What this means for UAC: even when MIC perfectly enforces `NO_WRITE_UP`, a Low-IL process can still *influence* a High-IL process via shared state the High-IL process reads. Forshaw's January 2026 lazy DOS device directory hijack [@forshaw-adminprot-jan26] is exactly such an attack: it places attacker-controlled state in a location a High-IL process will later read, without ever writing up directly. MIC cannot prevent this; no access-control primitive can. Closing the gap requires information-flow analysis, which is provably undecidable for arbitrary code.

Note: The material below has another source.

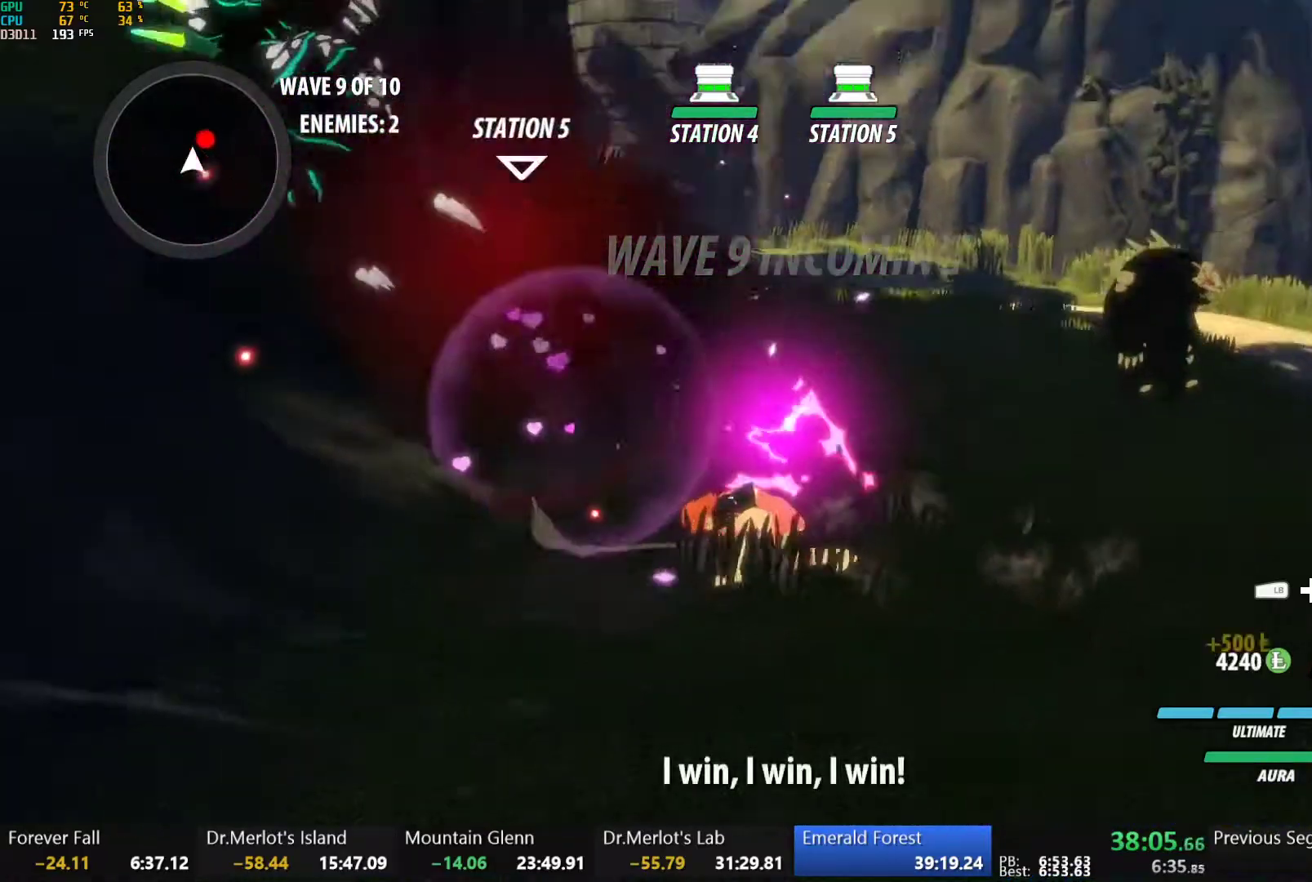
{"dt_ms": 500, "buttons": ["Y", "L1"], "left_stick": "up", "right_stick": "center", "events": [[33, "left_stick", "right"], [83, "left_stick", "up-right"], [150, "right_stick", "center"], [433, "A", "down"], [467, "left_stick", "up"], [483, "A", "up"], [500, "L1", "down"], [500, "Y", "down"]]}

### The five concrete limits
The theoretical bounds map onto five concrete limits any practitioner can observe on a default Windows 11 install.
The first limit is that no-write-up does not imply no-influence-up. A Low-IL process cannot write to High-IL objects directly, but it can place state (registry keys, files, environment variables, named objects) that a High-IL process will subsequently read or be influenced by. Every fileless UAC bypass in §7.1 walks through this gap.
The second limit is that `NO_READ_UP` is opt-in [@mic-doc]. By default, a Low-IL process can read a High-IL file. This is intentional: accessibility tools, antivirus, and diagnostic utilities depend on cross-IL reads. The cost is that any High-IL data placed at a default-policy location is readable by every Medium-IL or lower process on the system.
The third limit is that UIPI covers only the windowing layer. Sockets, named pipes, COM, RPC, shared memory, MIDL-defined RPC interfaces, and every other inter-process channel that does not go through `win32k.sys` is out of scope [@uipi-wiki]. UIPI is necessary, but it is not sufficient for cross-IL isolation; the full bound requires MIC on the file system, the registry, and every named object the higher-IL process might consume.
The fourth limit is the same-IL same-desktop attack surface. Two Medium-IL processes on the user's `Default` desktop are not isolated from each other by either MIC or UIPI. They have the same IL (no MIC bound) and they own windows on the same desktop with the same IL (no UIPI bound). Every modern browser sandbox addresses this separately, by combining MIC (the renderer runs at Low IL or Untrusted IL) with AppContainer (capability-based identity isolation) and restricted tokens (`CreateRestrictedToken`-style SID denial) [@chromium-sandbox][@appcontainer-isolation]. Where MIC alone is insufficient, the stack layers additional primitives, but those primitives are *additions* to MIC, not replacements for it.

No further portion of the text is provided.